__Aim of the exercise__:
Check each line of the listing below for the string "grey", and copy the ones that have it.

BEGIN Data section

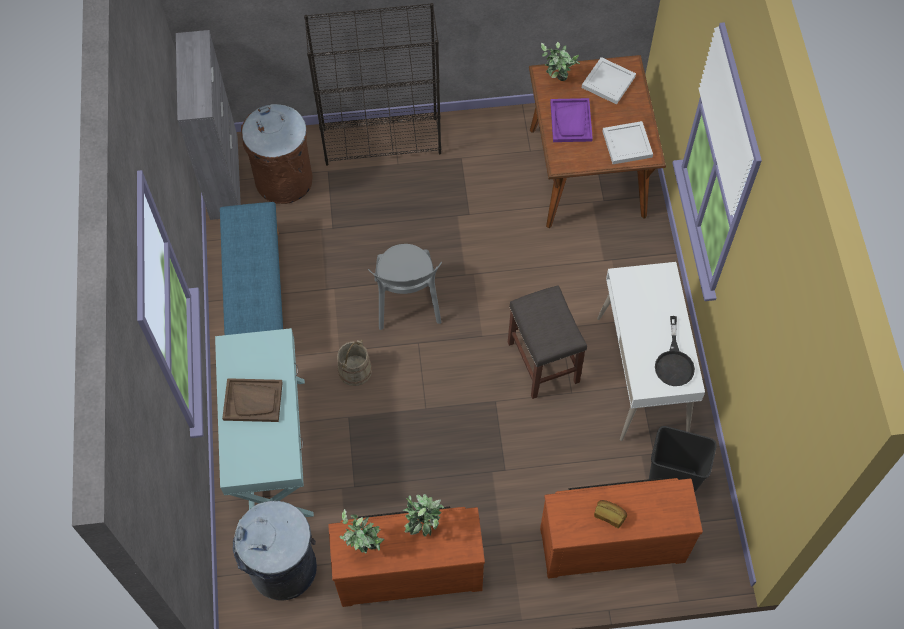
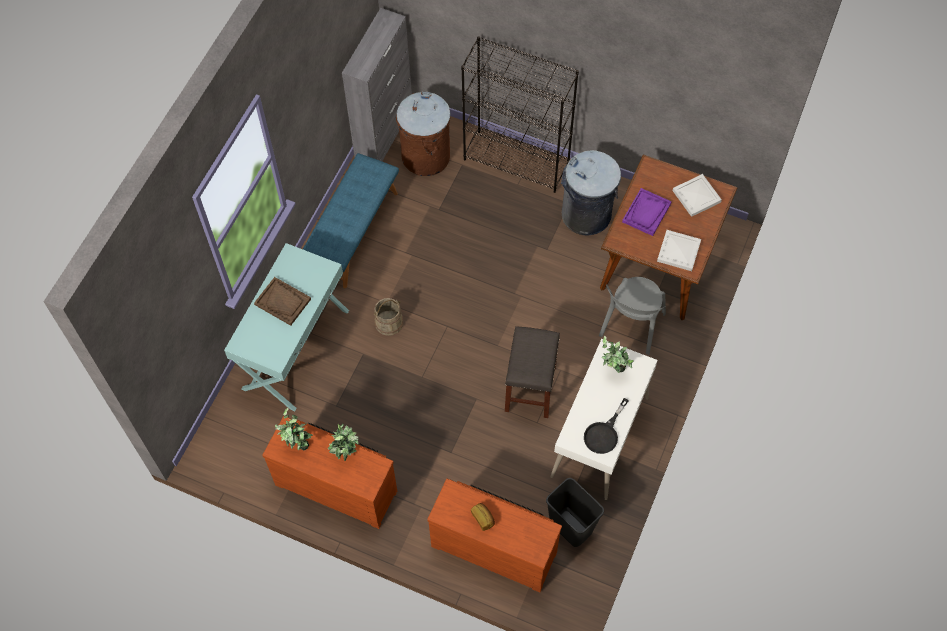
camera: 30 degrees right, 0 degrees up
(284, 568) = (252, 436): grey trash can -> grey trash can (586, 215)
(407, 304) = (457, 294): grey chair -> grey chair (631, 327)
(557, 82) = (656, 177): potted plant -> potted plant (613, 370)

END Data section

__Response for this exercise__:
(284, 568) = (252, 436): grey trash can -> grey trash can (586, 215)
(407, 304) = (457, 294): grey chair -> grey chair (631, 327)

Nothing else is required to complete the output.